Credit Suisse, licenziamenti e primo trimestre in rosso. Ma il numero uno incassa 4,7 mln

di FRANCO ZANTONELLI
LUGANO – Credit Suisse, seconda banca elvetica per importanza, fa sapere che il primo trimestre dell’anno si chiuderà in perdita. D’altronde era già successo nel 2015, conclusosi con un rosso di 2,9 miliardi di franchi, circa 2 miliardi e mezzo di euro. La stessa banca annuncia che la ristrutturazione, avviata dal nuovo ceo, Tidjame Thiam, necessiterà di ulteriori tagli di posti di lavoro. Ne erano previsti 4000, in realtà saranno 6000. Il neo-top manager franco-ivoriano di Credit Suisse in febbraio aveva preventivamente anticipato l’întenzione di ridurre dell’11%, i bonus dei vertici operativi dell’istituto. Compreso il suo, anche se non aveva annunciato l’entità del taglio. “Non posso esigere sacrifici dagli altri e non farne anch’io”, la promessa di Thiam. In realtà oggi si scopre che, lo scorso anno, ha sì incassato, tra stipendio e bonus, poco più della metà del suo predecessore (circa 4,7 milioni di euro), lo statunitense Brady Dougan, ma lavorando 6 mesi in meno. Ma non basta perché, per lasciare il gruppo assicurativo britannico Prudential e approdare al colosso bancario elvetico, il 53 enne Thiam aveva ottenuto una buonuscita di 14,3 milioni di franchi, oltre 13 milioni e mezzo di euro. Con il risultato che, nel 2015, tra una cosa e l’altra, si é portato a casa la bellezza di 18,9 milioni di franchi, ovvero 18 milioni in valuta unica.

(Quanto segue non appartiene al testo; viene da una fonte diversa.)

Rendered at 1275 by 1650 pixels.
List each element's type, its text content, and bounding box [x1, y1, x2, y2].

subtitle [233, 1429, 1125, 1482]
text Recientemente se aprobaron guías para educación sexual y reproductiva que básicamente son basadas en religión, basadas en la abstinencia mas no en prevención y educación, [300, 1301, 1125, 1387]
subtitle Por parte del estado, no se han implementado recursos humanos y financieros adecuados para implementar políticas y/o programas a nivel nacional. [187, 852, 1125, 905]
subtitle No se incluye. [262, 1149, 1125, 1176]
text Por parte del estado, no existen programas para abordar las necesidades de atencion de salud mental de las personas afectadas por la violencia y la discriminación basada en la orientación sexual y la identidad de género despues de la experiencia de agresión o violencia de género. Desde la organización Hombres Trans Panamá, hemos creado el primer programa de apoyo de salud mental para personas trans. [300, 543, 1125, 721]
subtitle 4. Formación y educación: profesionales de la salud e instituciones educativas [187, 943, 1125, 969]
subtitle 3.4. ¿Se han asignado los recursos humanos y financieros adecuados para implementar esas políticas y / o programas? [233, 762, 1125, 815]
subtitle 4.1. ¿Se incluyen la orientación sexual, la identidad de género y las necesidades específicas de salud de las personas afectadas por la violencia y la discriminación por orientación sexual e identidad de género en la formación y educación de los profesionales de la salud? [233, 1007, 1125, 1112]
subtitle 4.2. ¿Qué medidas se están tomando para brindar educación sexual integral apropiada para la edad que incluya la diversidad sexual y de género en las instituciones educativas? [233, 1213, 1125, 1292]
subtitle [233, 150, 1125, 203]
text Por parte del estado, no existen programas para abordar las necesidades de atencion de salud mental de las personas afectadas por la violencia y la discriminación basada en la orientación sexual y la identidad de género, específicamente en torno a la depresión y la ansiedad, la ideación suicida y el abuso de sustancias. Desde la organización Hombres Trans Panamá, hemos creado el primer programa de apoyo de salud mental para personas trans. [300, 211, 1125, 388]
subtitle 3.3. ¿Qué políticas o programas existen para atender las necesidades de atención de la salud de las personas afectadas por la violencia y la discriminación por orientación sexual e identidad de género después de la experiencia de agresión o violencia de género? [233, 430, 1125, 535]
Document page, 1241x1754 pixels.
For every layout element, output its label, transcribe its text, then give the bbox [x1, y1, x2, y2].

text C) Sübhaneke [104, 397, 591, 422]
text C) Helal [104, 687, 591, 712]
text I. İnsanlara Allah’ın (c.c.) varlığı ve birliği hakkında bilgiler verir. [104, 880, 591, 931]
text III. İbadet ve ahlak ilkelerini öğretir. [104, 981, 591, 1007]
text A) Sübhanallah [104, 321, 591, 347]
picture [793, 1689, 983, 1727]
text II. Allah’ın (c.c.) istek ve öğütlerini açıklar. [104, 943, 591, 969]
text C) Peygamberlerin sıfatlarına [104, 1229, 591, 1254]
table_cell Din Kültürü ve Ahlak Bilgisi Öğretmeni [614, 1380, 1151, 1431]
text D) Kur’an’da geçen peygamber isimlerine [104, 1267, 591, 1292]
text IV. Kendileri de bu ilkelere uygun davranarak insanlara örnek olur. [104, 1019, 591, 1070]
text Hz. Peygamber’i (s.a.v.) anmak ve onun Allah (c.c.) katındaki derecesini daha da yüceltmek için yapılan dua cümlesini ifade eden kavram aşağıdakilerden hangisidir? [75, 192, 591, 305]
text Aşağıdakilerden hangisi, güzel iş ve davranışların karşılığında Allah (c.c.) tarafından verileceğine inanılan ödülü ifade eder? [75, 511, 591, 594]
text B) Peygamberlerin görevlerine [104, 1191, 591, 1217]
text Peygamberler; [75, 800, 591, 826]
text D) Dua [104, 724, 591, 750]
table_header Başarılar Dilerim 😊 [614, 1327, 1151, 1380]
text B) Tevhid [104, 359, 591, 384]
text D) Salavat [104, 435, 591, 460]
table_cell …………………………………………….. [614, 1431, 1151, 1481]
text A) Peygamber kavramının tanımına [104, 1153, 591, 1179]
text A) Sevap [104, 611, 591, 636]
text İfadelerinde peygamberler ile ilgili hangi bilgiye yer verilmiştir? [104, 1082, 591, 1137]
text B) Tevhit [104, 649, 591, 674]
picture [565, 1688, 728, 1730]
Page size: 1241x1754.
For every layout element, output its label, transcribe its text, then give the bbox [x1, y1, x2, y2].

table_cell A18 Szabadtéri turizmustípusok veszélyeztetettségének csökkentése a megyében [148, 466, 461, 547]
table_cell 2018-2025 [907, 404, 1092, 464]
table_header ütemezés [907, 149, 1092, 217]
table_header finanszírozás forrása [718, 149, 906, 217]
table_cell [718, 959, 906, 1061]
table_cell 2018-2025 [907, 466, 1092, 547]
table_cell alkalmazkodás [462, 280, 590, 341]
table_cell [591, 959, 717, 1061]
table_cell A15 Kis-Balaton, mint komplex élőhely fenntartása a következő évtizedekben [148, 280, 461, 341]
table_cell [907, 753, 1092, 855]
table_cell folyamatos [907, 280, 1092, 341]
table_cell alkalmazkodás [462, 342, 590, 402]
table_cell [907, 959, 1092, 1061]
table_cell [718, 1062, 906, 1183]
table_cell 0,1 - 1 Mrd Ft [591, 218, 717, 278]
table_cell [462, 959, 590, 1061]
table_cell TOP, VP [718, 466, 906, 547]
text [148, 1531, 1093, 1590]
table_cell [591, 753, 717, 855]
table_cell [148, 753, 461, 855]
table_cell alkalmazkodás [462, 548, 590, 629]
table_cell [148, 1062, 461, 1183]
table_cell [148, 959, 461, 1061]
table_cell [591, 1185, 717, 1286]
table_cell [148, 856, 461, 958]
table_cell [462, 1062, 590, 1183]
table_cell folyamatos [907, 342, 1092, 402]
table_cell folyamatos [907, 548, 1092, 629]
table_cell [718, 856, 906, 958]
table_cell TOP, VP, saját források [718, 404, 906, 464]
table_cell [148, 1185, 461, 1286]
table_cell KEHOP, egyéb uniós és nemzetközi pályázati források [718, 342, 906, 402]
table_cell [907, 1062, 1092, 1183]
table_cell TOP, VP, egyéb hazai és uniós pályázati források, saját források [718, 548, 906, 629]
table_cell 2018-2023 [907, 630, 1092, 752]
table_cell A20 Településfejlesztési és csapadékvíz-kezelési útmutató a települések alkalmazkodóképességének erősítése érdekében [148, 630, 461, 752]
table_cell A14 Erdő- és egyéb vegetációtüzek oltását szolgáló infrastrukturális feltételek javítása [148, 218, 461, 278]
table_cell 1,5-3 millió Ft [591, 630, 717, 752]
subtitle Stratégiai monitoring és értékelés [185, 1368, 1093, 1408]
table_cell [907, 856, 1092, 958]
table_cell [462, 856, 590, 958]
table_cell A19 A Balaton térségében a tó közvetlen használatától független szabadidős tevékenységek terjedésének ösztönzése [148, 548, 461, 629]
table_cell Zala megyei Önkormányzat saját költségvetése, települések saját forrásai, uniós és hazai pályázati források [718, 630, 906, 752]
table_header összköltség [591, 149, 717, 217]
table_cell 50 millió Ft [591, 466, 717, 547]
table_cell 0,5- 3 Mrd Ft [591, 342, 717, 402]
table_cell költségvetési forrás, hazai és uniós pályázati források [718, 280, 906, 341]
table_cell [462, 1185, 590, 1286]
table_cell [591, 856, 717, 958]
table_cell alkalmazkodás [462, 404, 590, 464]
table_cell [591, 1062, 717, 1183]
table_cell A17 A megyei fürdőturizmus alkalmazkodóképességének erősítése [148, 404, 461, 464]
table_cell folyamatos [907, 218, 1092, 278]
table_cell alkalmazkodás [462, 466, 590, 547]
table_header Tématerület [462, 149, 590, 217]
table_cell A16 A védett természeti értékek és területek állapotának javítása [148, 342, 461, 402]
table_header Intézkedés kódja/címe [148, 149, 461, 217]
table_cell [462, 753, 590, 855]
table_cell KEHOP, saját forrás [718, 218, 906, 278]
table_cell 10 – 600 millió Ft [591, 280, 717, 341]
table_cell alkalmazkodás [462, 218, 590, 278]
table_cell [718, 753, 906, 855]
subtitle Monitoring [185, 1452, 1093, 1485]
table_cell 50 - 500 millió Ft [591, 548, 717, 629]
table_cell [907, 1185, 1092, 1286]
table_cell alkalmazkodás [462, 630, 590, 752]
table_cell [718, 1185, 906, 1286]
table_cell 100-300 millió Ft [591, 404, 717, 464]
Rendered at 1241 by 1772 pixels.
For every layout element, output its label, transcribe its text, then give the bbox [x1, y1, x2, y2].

“Ogni giorno che ha lavorato al Credit Suisse, considerando anche le due settimane di ferie, ha guadagnato 150 mila franchi”, gli ha fatto i conti in tasca il portale di Zurigo Insidepadeplatz. Oltre 130 mila euro, ovvero “30 volte di più del Presidente della Confederazione, Johann Schneider-Ammann”, é sceso nel dettaglio il giornale online. Insomma la Svizzera, nonostante tre anni fa i cittadini abbiano approvato, in referendum, la proposta di regolamentare, in senso restrittivo, gli stipendi dei vertici aziendali, rimane una sorta di paradiso, per i manager. Non a caso Tidjame Thiam, pur in vena risparmiosa, senza tener conto della sontuosa liquidazione di Prudential, si ritrova ad essere il quinto manager più pagato del Paese. “In realtà la proposta scaturita dalle urne nel 2013- spiega a Repubblica.it  Giovanni Barone Adesi, docente di finanza all’Università della Svizzera Italiana di Lugano – non prevedeva un tetto alle retribuzioni, come erroneamente si pensa, piuttosto introducel’obbligo di fare approvare la retribuzione agli azionisti”. Intanto, però, il Governo non ha ancora varato la relativa legge attuativa e il motore di quel referendum, il parlamentare e imprenditore, Thomas Minder, denuncia il tradimento della volontà popolare.